Find every line in the records below that holds the word "Кабели", and copy it out.

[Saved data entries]
_ _ _ _

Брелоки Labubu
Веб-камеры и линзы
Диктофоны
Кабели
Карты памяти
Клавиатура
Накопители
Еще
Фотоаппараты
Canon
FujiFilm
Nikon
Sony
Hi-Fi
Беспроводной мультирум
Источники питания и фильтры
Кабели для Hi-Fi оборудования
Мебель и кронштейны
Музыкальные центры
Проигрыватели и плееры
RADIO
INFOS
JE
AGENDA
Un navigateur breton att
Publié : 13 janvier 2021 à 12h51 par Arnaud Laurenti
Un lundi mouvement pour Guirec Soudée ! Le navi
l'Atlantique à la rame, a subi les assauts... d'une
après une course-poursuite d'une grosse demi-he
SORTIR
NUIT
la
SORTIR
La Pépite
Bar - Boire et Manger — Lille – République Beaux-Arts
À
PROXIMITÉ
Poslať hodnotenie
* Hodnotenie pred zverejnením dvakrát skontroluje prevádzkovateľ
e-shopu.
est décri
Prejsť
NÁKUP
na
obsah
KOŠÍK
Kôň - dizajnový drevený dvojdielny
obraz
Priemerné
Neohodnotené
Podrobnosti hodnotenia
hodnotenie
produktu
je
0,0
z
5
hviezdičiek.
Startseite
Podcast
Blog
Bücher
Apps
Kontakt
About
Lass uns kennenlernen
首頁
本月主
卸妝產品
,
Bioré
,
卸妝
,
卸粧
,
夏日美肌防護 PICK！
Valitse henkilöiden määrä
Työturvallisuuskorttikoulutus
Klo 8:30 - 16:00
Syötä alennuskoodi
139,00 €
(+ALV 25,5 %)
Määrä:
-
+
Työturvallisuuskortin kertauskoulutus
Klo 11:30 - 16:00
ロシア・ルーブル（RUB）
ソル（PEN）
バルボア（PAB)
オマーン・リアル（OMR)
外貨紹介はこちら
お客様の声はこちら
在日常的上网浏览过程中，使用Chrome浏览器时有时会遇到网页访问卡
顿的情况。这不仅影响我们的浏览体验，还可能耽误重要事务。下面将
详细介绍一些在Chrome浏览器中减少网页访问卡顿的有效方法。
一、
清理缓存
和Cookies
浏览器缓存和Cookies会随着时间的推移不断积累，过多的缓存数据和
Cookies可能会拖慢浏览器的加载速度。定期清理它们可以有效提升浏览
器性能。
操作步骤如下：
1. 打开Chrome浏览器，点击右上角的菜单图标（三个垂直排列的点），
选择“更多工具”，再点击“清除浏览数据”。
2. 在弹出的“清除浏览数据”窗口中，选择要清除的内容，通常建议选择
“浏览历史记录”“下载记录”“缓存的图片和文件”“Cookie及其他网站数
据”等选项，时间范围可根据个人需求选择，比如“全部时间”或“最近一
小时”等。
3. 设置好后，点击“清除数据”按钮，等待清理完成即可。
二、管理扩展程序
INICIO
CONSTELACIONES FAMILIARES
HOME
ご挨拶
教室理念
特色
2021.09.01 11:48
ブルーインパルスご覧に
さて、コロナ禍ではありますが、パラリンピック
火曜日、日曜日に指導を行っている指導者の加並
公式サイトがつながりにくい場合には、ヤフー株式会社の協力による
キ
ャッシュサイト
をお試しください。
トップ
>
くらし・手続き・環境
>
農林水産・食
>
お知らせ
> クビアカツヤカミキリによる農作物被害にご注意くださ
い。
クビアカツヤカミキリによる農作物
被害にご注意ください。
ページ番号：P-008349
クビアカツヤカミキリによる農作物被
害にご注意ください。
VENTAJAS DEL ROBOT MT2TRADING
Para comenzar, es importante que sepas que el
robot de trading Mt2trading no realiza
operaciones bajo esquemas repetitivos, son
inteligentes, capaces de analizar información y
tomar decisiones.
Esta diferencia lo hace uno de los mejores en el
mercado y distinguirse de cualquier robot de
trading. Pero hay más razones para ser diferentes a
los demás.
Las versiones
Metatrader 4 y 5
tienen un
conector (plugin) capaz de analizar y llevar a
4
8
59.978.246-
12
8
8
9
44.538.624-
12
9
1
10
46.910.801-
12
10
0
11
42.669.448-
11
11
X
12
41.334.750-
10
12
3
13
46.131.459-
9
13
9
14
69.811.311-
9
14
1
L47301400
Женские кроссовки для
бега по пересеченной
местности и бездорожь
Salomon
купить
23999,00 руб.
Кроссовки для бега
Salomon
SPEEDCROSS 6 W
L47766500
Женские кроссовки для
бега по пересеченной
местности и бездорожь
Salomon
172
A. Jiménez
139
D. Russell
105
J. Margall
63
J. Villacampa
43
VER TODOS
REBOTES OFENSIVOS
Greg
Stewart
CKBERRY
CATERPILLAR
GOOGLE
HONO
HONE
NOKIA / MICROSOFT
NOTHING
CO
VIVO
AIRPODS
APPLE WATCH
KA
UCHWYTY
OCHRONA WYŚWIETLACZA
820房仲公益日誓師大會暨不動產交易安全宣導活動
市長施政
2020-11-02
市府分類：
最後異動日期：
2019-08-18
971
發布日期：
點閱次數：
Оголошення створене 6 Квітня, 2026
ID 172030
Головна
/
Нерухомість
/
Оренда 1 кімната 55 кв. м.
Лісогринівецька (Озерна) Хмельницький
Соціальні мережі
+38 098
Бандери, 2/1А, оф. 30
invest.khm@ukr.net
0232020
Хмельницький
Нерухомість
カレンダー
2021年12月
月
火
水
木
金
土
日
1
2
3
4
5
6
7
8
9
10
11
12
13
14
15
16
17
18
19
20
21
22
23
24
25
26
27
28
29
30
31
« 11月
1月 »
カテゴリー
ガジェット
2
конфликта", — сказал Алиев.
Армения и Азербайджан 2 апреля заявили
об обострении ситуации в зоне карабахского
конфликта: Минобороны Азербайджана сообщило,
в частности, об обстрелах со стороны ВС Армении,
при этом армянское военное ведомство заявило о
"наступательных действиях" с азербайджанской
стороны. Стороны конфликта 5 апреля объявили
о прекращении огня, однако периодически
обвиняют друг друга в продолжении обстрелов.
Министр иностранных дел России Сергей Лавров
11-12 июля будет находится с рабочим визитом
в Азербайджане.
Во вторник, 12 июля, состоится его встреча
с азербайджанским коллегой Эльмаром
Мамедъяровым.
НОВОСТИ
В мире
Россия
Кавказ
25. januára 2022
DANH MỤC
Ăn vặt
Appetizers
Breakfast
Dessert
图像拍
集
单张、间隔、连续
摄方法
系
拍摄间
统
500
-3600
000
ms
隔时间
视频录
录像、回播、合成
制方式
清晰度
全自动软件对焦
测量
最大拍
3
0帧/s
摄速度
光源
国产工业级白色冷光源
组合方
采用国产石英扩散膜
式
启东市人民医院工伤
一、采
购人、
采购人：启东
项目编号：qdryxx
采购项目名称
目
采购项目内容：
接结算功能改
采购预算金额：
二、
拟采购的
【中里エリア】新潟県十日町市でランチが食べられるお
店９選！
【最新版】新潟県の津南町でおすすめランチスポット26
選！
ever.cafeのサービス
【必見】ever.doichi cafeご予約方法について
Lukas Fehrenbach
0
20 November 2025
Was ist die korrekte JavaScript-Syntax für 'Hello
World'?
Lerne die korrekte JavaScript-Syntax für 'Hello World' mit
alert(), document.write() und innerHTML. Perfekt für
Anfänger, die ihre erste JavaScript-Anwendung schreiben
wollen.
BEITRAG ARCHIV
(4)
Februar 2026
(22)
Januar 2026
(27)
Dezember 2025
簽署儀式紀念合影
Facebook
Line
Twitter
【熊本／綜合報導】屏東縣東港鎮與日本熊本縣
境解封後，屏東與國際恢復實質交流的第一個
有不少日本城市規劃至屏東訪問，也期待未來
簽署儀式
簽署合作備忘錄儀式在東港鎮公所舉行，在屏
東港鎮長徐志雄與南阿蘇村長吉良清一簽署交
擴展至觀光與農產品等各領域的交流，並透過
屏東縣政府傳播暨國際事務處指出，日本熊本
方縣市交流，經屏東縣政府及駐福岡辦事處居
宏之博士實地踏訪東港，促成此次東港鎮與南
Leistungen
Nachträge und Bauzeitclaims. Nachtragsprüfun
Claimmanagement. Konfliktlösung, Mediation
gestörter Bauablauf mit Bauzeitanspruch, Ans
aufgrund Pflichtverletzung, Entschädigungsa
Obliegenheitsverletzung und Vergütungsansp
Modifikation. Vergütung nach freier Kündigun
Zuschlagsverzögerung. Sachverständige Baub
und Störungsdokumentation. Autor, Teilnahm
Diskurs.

_ _ _ _

**Task solution:**
Кабели
Кабели для Hi-Fi оборудования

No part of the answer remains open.